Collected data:
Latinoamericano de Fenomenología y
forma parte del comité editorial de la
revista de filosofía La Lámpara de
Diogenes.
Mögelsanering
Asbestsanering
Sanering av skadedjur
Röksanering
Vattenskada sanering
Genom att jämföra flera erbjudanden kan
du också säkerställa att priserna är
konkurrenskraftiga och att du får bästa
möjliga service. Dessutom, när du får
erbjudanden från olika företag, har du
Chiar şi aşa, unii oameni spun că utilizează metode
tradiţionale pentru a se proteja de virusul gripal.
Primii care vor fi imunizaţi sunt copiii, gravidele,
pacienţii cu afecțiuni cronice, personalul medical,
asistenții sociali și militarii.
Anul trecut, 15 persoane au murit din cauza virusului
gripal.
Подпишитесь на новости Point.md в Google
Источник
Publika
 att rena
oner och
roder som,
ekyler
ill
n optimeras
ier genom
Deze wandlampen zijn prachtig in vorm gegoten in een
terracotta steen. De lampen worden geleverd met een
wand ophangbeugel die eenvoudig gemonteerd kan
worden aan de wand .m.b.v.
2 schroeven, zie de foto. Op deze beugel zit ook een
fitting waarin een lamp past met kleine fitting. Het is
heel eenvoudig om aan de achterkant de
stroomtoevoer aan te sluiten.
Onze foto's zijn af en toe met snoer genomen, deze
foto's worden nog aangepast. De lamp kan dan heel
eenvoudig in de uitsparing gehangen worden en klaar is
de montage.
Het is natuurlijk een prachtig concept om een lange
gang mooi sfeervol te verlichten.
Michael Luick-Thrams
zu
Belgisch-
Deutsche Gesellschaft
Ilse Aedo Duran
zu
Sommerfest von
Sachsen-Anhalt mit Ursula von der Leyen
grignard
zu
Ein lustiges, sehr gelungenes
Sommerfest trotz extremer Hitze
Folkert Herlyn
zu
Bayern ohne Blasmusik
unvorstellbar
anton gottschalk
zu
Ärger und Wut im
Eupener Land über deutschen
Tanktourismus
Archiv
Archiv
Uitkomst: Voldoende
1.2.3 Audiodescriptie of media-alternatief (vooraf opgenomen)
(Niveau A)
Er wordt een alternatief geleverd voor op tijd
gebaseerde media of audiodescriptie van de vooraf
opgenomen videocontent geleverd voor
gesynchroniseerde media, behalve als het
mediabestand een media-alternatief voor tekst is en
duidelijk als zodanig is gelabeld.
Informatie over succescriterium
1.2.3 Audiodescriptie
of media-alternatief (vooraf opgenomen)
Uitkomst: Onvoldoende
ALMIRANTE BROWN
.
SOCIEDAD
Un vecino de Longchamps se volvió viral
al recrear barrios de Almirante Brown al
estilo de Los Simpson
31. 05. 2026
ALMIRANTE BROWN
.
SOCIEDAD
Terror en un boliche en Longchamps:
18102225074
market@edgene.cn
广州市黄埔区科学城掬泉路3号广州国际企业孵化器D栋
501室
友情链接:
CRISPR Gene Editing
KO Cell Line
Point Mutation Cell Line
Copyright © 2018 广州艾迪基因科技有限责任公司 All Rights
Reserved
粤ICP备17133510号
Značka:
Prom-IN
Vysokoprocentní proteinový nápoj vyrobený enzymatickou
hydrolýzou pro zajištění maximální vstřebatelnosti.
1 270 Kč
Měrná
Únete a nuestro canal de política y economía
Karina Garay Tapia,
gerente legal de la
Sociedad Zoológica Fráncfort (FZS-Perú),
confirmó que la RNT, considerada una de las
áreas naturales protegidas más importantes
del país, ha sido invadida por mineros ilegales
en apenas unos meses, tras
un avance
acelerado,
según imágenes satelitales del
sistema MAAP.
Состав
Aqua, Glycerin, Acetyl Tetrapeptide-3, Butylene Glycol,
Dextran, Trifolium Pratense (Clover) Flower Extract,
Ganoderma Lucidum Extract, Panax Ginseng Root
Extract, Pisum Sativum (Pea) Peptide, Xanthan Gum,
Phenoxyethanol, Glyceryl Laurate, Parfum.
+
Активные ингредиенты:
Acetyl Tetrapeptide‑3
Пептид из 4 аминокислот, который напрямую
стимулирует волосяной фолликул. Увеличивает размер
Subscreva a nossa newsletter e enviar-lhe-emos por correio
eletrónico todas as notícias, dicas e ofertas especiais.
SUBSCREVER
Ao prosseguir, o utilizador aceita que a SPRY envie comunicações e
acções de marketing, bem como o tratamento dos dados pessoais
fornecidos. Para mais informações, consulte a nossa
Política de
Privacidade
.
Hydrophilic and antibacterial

**Task item:**
The expected answer is an exact copy of the lines above, beginning at the line with "Uitkomst: Onvoldoende" and ending at the line with "Sociedad Zoológica Fráncfort", with both ends in.

**Task solution:**
Uitkomst: Onvoldoende
ALMIRANTE BROWN
.
SOCIEDAD
Un vecino de Longchamps se volvió viral
al recrear barrios de Almirante Brown al
estilo de Los Simpson
31. 05. 2026
ALMIRANTE BROWN
.
SOCIEDAD
Terror en un boliche en Longchamps:
18102225074
market@edgene.cn
广州市黄埔区科学城掬泉路3号广州国际企业孵化器D栋
501室
友情链接:
CRISPR Gene Editing
KO Cell Line
Point Mutation Cell Line
Copyright © 2018 广州艾迪基因科技有限责任公司 All Rights
Reserved
粤ICP备17133510号
Značka:
Prom-IN
Vysokoprocentní proteinový nápoj vyrobený enzymatickou
hydrolýzou pro zajištění maximální vstřebatelnosti.
1 270 Kč
Měrná
Únete a nuestro canal de política y economía
Karina Garay Tapia,
gerente legal de la
Sociedad Zoológica Fráncfort (FZS-Perú),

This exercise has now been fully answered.